The ongoing global turmoil headlined by the US-China trade dispute and turbulence in emerging markets such as Argentina and Turkey are a cause for concern, but there are also reasons for optimism, said panellists in a session on the global economic outlook on the closing day of the Annual Meeting of the New Champions.
For China, the trade dispute is an opportunity to further boost consumption to replace exports as the engine of economic growth, said Wang Tuanwei, Chief Financial Officer and Vice-President, China Minsheng Investment Group, People’s Republic of China. China’s large population and imperative to boost growth in rural areas, where living conditions are far worse than in its thriving cities, present an investment opportunity, he said.
This is unlikely to be easy, however, warned Lutfey Siddiqi, Visiting Professor-in-Practice at the London School of Economics and Political Science, United Kingdom, comparing what China needs to do to having to switch engines in a bus moving at a fast clip à la Keanu Reeves in the film Speed.
One corollary of the current dispute is that the dependence of the global economy on China-US trade dynamics will decrease, and China’s trade with the European Union and other partners will assume prominence, said Arun Sundararajan, Robert and Dale Atkins Rosen Professor of Business at the Stern School of Business, New York University, USA. He added that China would be well poised to assume philosophical leadership of multilateralism in trade. Other trading countries will find themselves caught in a pincer between the US and China, but this could provide a catalyst to the ASEAN countries to hasten their integration so as to benefit from improving the composition and balance of their trade with China, Siddiqi said.

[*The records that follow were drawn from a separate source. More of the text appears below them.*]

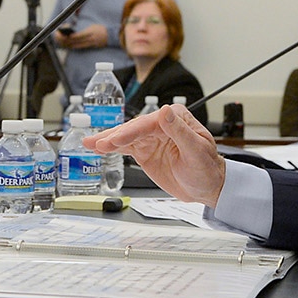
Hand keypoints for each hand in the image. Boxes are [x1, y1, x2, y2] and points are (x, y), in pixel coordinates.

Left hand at [61, 24, 108, 49]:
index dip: (73, 36)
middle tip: (61, 38)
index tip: (66, 35)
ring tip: (63, 42)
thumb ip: (84, 30)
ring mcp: (90, 43)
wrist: (110, 36)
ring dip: (69, 44)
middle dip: (68, 40)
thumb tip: (74, 32)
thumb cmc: (101, 29)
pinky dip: (74, 46)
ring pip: (77, 45)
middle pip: (77, 41)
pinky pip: (80, 47)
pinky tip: (69, 46)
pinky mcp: (91, 46)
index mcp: (91, 32)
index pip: (80, 35)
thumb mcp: (93, 26)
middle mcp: (90, 39)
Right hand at [86, 104, 226, 206]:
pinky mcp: (144, 151)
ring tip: (89, 143)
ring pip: (125, 136)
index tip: (118, 139)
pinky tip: (95, 147)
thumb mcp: (197, 150)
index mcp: (176, 118)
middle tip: (99, 144)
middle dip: (115, 136)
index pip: (149, 123)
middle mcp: (161, 125)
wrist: (207, 187)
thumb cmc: (208, 168)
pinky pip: (124, 147)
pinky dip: (109, 147)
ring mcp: (151, 138)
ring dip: (107, 140)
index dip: (132, 131)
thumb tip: (165, 111)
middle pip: (133, 128)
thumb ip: (180, 131)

China is also opening up more and more sectors to foreign investment – securities and insurance, for instance – and would do well to improve its social security system at this time, which would mobilize its massive savings by giving people the courage to spend rather than save, said Jing Ulrich, Managing Director and Vice-Chairman for Asia-Pacific at JPMorgan Chase & Co., Hong Kong SAR, China. However, she said, there would be reason for Asia and indeed the world to worry if the current dispute becomes protracted, creating a lose-lose situation for all concerned.

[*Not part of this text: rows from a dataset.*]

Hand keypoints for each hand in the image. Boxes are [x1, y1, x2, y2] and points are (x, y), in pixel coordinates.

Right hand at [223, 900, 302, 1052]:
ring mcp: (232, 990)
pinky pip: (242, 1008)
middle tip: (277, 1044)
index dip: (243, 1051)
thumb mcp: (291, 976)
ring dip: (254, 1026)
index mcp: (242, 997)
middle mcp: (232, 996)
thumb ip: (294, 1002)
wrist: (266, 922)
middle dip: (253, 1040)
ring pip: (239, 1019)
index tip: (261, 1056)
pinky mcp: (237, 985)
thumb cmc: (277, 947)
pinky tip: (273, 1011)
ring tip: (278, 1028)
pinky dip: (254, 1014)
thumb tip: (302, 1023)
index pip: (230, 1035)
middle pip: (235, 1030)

“China will not change its industrial policy due to external pressure,” Ulrich said, adding that China has a long-term plan to modernize and transform from an export-dependent to a consumption-driven economy, and to rapidly advance in the technological sphere, from which it will not deviate. “Negotiations will begin, but it will be a rough and bumpy road,” she said, adding, “The problem is in technology, where China and the US both want to lead in e-commerce, e-payments, artificial intelligence.” There might, however, be some resolution in the coming months if the US tempers its stance after its midterm elections, she said.
Nevertheless, the upcoming technologies of the Fourth Industrial Revolution are a cause for optimism for the global economy, said Sundararajan, and those who are cautious about investing in these technologies now will miss out in the long run. At the same time, Asian countries, as countries everywhere, must work to reduce technological inequalities and make their countries more inclusive. Various Asian countries have very different demographic realities, which will influence the speed at which they develop technologies. China, for instance, is ahead of the US in deploying mobile phones for a range of day-to-day activities. However, it will go slower than Japan in automation, because it has a vast labour force to think about, Sundararajan said.